The lower gun deck armament of the converted ships consisted of thirty-two 8-inch shell guns while the upper gun deck had thirty-four 32-pounders of 56 cwt. The combined armament of the forecastle and quarterdeck totalled twenty-two 32-pounders (42 cwt) and a single 68-pounder (95 cwt) pivot gun.

==Construction and career==
Named for the Roman god of the sea, Neptune was the fourth ship of her name to serve in the RN. She was ordered on 12 February 1823, laid down at Portsmouth Dockyard in January 1827, launched on 27 August 1832 and completed in December. The ship remained in ordinary until she was commissioned on 5 December 1851 as a guard ship in ordinary by Captain Richard Yates. Captain Edward H. Scott assumed command on 27 March 1852.

The decisive Russian victory in the Battle of Sinop over the Ottoman Navy on 30 November alarmed politicians in both Britain and France. They decided to intervene on the side of the Ottomans and the British began forming a Baltic Fleet in February 1854 in anticipation of war. The Russians did not withdraw their forces in the Balkans as demanded by the British and French governments on 27 February and declarations of war by both governments followed a month later. Admiral Sir Charles Napier, commander-in-chief of the Baltic Fleet, was charged to blockade the exit from the Baltic Sea and all of the Russian ports therein. His second in command was Rear Admiral Armar Corry.

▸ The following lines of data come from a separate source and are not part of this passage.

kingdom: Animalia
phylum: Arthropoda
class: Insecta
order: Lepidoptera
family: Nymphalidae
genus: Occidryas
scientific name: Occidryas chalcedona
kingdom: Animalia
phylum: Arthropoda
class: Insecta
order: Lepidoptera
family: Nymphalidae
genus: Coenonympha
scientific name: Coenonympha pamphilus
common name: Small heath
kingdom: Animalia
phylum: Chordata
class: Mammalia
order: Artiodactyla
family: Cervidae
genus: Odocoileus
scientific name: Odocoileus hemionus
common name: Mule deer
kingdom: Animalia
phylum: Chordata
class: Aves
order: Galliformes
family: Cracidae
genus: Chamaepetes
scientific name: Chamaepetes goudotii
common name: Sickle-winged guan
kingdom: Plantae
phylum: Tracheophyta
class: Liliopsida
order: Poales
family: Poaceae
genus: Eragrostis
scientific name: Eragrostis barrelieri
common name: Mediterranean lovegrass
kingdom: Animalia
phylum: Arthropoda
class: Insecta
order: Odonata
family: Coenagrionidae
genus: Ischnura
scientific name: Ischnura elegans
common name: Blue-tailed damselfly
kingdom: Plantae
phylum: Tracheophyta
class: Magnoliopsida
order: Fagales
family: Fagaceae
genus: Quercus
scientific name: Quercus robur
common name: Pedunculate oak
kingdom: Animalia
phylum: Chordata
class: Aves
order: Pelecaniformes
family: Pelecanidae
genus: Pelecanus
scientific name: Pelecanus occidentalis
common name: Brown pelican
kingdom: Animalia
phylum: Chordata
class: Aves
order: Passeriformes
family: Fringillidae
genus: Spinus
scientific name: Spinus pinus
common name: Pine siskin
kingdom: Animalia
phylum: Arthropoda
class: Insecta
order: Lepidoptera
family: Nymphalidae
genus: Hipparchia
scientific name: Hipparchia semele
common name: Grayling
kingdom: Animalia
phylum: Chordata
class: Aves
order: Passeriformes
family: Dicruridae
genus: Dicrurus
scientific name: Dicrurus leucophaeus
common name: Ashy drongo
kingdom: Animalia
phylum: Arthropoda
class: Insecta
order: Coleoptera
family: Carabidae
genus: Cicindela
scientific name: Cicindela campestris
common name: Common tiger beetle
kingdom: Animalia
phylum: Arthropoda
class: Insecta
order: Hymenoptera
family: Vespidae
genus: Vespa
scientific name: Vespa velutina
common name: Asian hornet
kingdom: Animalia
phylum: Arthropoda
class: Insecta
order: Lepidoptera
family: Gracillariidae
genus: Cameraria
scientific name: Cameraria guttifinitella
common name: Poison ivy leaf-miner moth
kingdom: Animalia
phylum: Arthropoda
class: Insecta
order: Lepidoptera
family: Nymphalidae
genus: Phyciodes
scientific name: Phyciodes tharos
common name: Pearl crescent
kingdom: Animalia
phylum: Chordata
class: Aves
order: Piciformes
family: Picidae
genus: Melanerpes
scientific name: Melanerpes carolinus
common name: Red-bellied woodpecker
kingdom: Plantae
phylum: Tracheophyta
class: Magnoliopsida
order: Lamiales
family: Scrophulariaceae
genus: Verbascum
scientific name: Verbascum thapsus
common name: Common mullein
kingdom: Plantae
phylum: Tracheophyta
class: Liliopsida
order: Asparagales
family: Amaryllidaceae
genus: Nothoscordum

Scott was relieved in his turn by Captain Henry Smith on 17 February. Neptune became Corry's flagship with Captain Frederick Hutton replacing Smith on 7 March. Accompanied by two other sailing battleships, Corry joined Napier's main body in late March and was present when the French contribution to the Baltic Fleet rendezvoused with the British on 13 June. The ship is not known to have participated in any of the minor actions in 1854 and she did not return to the Baltic in 1855 as she was only awarded the Baltic 1854 battle honour. Neptune was paid off on 5 January 1856.

Walker ordered that the ship be cut down one deck and converted to screw propulsion on 10 August 1858 and work began that same day. She was undocked on 7 March 1859, commissioned by Captain William Hoste on 7 June and completed on 6 August for service with the Mediterranean Fleet. Hoste was relieved by Captain Frederick Campbell on 6 December and he was relieved in his turn by Captain Geoffrey Hornby on 11 February 1861, still in the Mediterranean Fleet. Neptune was paid off on 17 December 1862 and was sold to Henry Castle & Sons on 23 January 1875 to be scrapped at Charlton, London.